While data does suggest that the negative economic trend will continue, projections suggest a less severe decline in the months to come. According to the Kansas City Federal Reserve’s latest quarterly survey, 19 percent of energy companies in our region expect to cut employees in the next six months, 13 percent expect to add employees, and 59 percent expect no change.

The bottom line

The similarities between the 1985-86 episode and the current one are worrisome, given the extent and duration of the 1980s economic devastation. Oklahoma’s economy so far has not seen nearly as dramatic a collapse as in that decade, but the energy industry’s difficulties have spread throughout other sectors and will likely continue to do so for an undetermined amount of time. It’s clear that Oklahoma has more diversifying to do if we’re to free ourselves from the boom and bust turmoil that comes from relying too much on one volatile industry.


One thought on “Has Oklahoma reduced its dependence on the oil and gas industry?

  1. I would note that the ’85-86 bust followed the ’81 with its collapse of Penn Square and the Oklahoma banking industry, which the state had not recovered from when the next bust hit. Because of the lack of credit — and the huge numbers of property foreclosures following the closing of Penn Square and the collapse of the local banking industry —and the overabundance of fire-sale real estate prices, the Oklahoma economy was hit in ways that can’t be compared to today’s bust and economy.

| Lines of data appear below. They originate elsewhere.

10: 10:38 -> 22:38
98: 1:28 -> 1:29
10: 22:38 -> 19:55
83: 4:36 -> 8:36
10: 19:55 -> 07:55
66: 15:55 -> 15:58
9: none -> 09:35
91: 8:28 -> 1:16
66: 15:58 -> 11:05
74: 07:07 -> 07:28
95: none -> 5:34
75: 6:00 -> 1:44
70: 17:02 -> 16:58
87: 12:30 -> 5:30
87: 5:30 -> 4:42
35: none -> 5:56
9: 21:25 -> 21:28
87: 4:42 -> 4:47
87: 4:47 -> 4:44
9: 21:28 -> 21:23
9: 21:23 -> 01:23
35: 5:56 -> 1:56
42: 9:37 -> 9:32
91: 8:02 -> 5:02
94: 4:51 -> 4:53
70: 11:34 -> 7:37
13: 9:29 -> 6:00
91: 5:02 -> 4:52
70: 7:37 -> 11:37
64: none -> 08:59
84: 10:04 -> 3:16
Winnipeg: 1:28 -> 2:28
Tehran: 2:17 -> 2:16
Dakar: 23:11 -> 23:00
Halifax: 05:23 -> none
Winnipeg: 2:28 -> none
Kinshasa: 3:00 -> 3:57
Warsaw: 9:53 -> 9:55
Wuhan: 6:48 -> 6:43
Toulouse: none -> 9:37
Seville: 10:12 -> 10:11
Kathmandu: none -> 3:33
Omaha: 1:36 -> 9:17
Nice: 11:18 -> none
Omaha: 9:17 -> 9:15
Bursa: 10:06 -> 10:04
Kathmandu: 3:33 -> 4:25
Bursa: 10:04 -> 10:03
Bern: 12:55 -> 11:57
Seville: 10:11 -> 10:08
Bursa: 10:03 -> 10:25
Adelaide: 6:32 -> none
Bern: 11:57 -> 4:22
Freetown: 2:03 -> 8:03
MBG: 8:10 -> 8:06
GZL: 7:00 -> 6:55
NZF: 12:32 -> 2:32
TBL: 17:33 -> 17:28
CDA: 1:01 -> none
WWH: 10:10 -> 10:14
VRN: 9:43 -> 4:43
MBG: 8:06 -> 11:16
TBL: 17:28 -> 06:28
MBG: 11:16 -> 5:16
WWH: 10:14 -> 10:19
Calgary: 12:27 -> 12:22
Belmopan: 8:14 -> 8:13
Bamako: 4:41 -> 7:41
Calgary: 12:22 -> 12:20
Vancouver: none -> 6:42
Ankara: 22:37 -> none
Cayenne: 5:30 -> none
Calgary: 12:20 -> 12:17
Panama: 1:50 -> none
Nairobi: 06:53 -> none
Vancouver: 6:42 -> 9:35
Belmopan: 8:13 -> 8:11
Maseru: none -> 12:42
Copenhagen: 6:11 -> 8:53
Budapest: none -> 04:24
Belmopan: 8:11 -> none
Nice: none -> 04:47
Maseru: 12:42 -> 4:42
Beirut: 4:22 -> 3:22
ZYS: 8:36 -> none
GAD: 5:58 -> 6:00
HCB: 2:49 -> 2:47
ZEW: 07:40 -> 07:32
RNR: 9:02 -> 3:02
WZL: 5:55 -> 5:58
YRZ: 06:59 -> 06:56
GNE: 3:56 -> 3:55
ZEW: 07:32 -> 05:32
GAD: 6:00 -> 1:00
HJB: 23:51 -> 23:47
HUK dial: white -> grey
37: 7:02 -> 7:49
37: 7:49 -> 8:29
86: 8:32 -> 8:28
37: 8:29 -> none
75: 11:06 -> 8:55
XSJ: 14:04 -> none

    That said, the Quality Jobs Act — which you have done great work analyzing its lack of impact — was created following the 80’s busts to diversify the economy and make sure we never again had such a disastrous one-act show. I think the state of today’s undiversified economy is another example of the failure of this program. Creating a great quality of life was and continues to be repeatedly cited as a major basis for determining where companies locate. Creating a more open and creative culture, having good schools, an abundance of college graduates, etc. — those things where we are cutting funding — have long been listed as pluses. I feel we’re losing sight of what has and hasn’t worked.